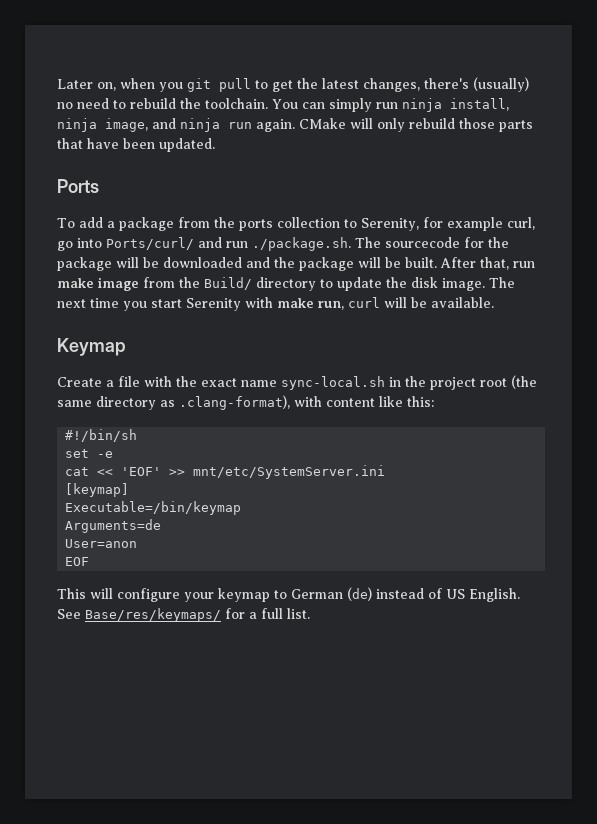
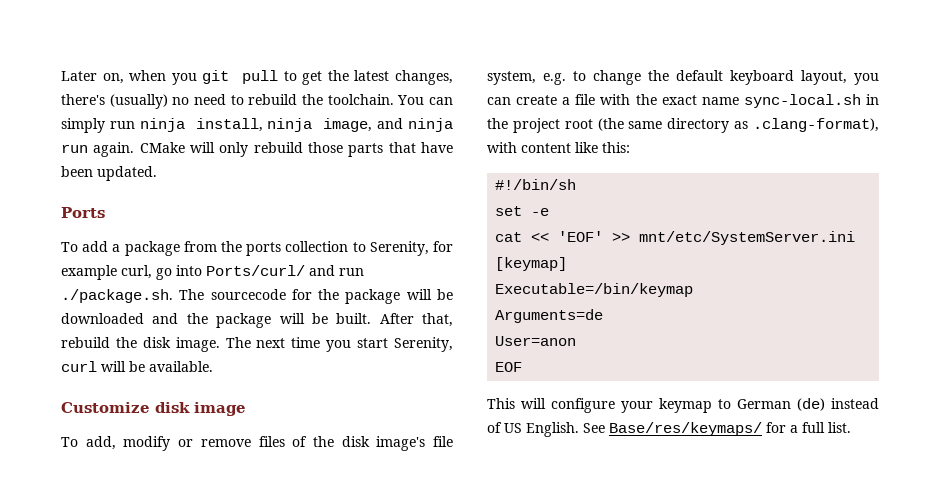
[513,261,535,268] [57,277,382,291] run make image from the Build/ directory to update -> [61,337,110,348] rebuild
[186,297,344,311] Serenity with make run, -> [394,337,454,352] Serenity,
[57,338,126,356] [57,377,102,387] Keymap // Create -> [61,402,246,416] [61,436,453,451] [487,70,879,85] [487,95,558,105] Customize disk image // To add, modify or remove files of the disk image's file system, e.g. to change the default keyboard layout, you can create

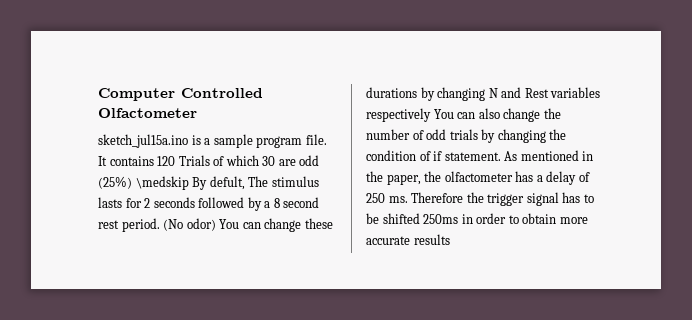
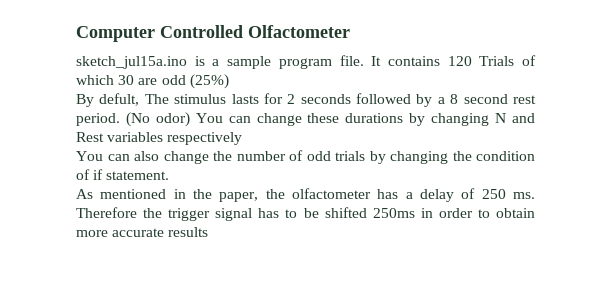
[135,176,189,190] \medskip -> (229, 81) //
(431, 115) none -> (243, 138) //
(501, 156) none -> (170, 175) //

___

[Your objective] Everything in the records must be returned exactly, except the pictures.

[Reply]
[513,261,535,268] [57,277,382,291] run make image from the Build/ directory to update -> [61,337,110,348] rebuild
[186,297,344,311] Serenity with make run, -> [394,337,454,352] Serenity,
[57,338,126,356] [57,377,102,387] Keymap // Create -> [61,402,246,416] [61,436,453,451] [487,70,879,85] [487,95,558,105] Customize disk image // To add, modify or remove files of the disk image's file system, e.g. to change the default keyboard layout, you can create

[135,176,189,190] \medskip -> (229, 81) //
(431, 115) none -> (243, 138) //
(501, 156) none -> (170, 175) //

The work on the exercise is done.